Of course, the above code will throw an exception when the next non-delimiter in the input stream doesn't begin with an integer. You really do need to add code to either check for the match group returning an empty string or catch the exception.

Scan Support

The above leads to the following proposal for class MyScanner:

/** Wrapper for class Scanner that makes it work the way we want
 *  @see Java.util.Scanner
 *  @see Java.util.Pattern
 *  @see Errors
 */
class MyScanner {

    ... various omitted details ...

    // Pattern for identifers -- a letter followed by letters or digits
    private static final Pattern name
        = Pattern.compile( "[a-zA-Z][a-zA-Z0-9_]*" );

    // Pattern for whitespace
    private static final Pattern whitespace
        = Pattern.compile( "[ \\t\\n\\r]*" );

    /** Get next name, allowing for a delimiter immediately after the name
     *  @param sc the scanner from which end of line is scanned
     *  @return the name, if there was one, or an empty string if not
     */
    public String getName() {
        this.skip( whitespace );

        // the following is weird code, it skips the name
        // and then returns the string that matched what was skipped
        this.skip( name );
        return self.match().group();
    }
}

With the above, the following two calls are very similar in their effects:

String s1 = sc.next();
String s2 = sc.getName();

The big difference is that the call to sc.next() will return whatever is delimited by any kind of delimiter, while sc.getName() will only return the text of a well-formed identifier that starts with a letter followed by any number of letters or digits.

The code for MyScanner took some time to work out. The Java Scanner class is full of tempting alternative paths that look like they might lead to the same end.

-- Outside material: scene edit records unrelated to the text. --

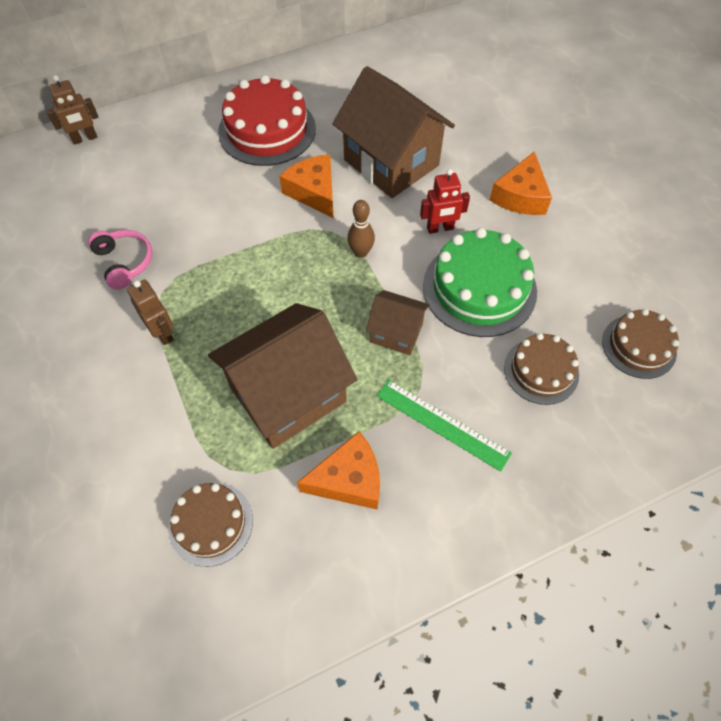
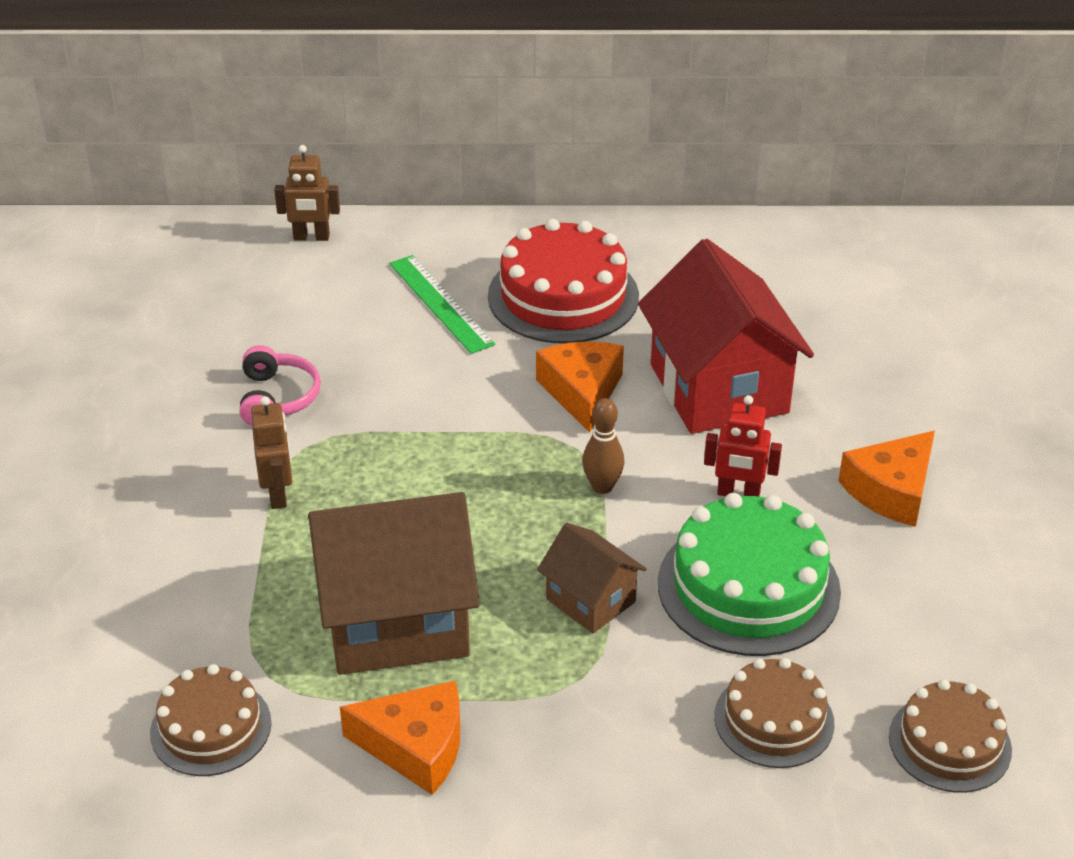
camera: 25 degrees right, 20 degrees down
brown house [333,66,455,198] -> red house [638,239,814,434]
green ruler [377,380,512,472] -> green ruler moved to [389,255,495,354]

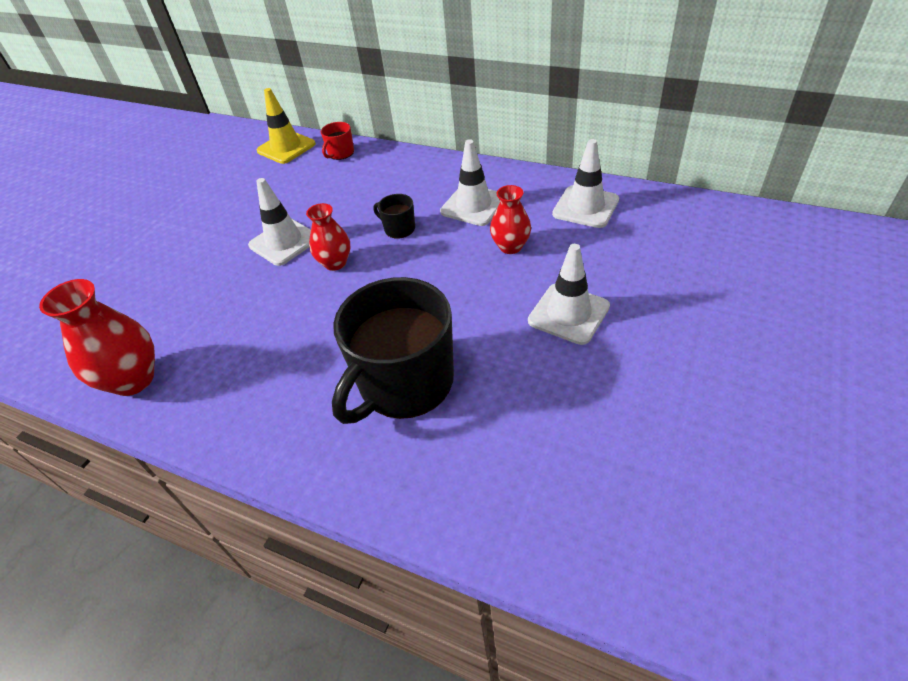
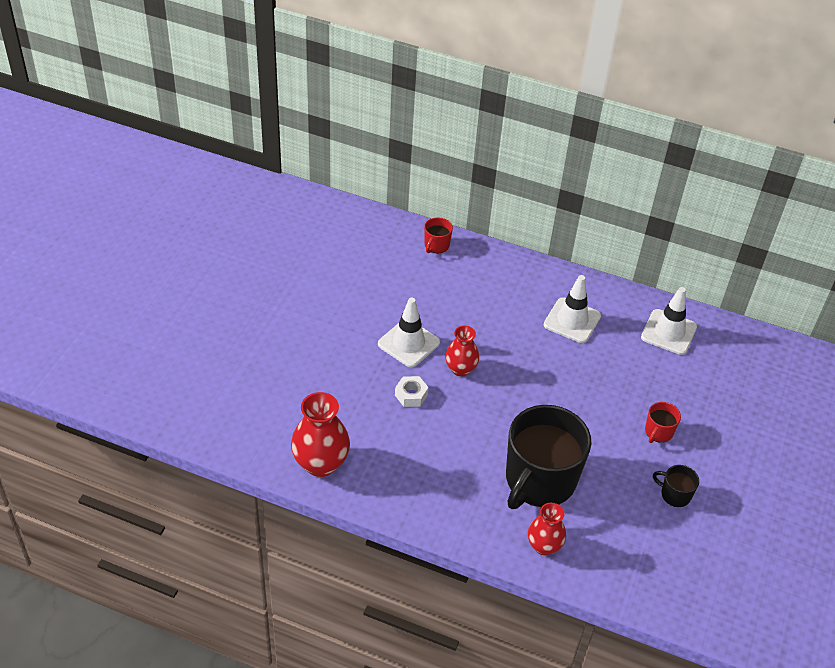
camera: 10 degrees left, 0 degrees up
yellow traffic cone [257,88,316,164] -> none
black mug [373,194,415,239] -> black mug moved to [653,465,699,507]
red vase [490,185,531,254] -> red vase moved to [528,503,566,556]
white traffic cone [528,244,610,345] -> red mug [645,402,681,443]
none -> white nut [395,376,429,407]

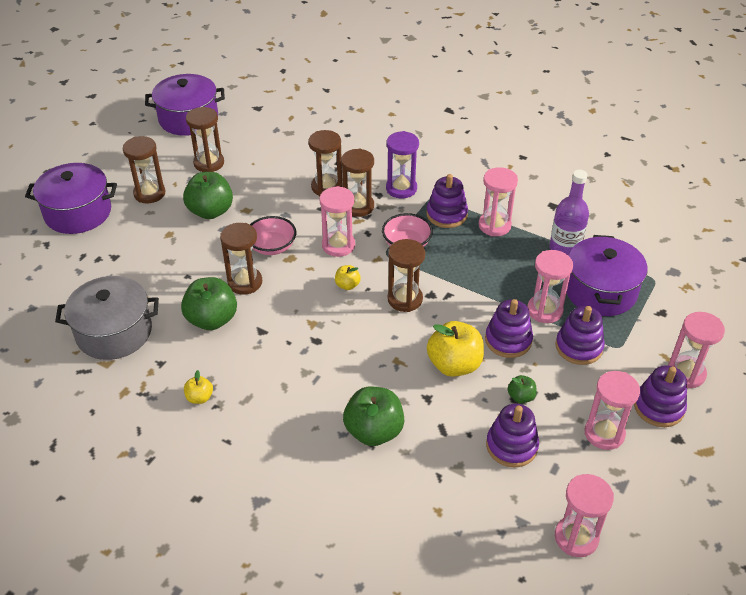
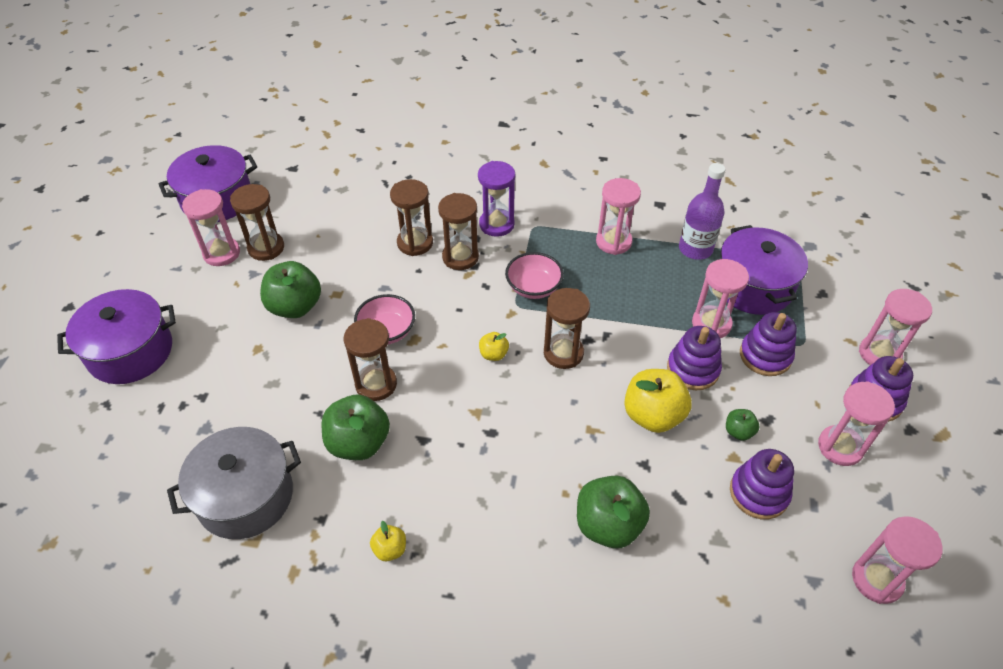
camera: 20 degrees left, 5 degrees up
brown hourglass [123,136,165,204] -> none
pink hourglass [319,186,355,257] -> pink hourglass moved to [182,189,240,266]
purple stacking toy [426,174,468,228] -> none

For example, if you don't want to skip newlines, you could scan the file into lines first using sc.nextLine to pull the input file apart into separate lines, and then open a new scanner to scan each line for things within that line. This means you scan the entire file twice, which will double the processing time, but it is the path taken by many Java programmers.

Another alternative is to change the definition of delimiters used by the scanner. Java scanners allow you to call sc.useDelimiter() to change the delimiter that the scanner uses to separate tokens, so you can change the delimiter to exclude newlines. My attempts to follow this route threatened to consume too much time, so I abandoned it in favor of the above code.

Java's scanners and patterns illustrate a common problem with very large software libraries. Sometimes, the amount of research you have to do to use a library the right way to do the job you want takes more time than doing it yourself or some hybrid making light use of the library. I remain convinced that there is probably a good way to use sc.useDelimiter() to change the behavior of the scanner so it won't skip newlines except when I want to do so, but it wasn't worth my time to find it, and it was easier to develop the MyScanner code given here.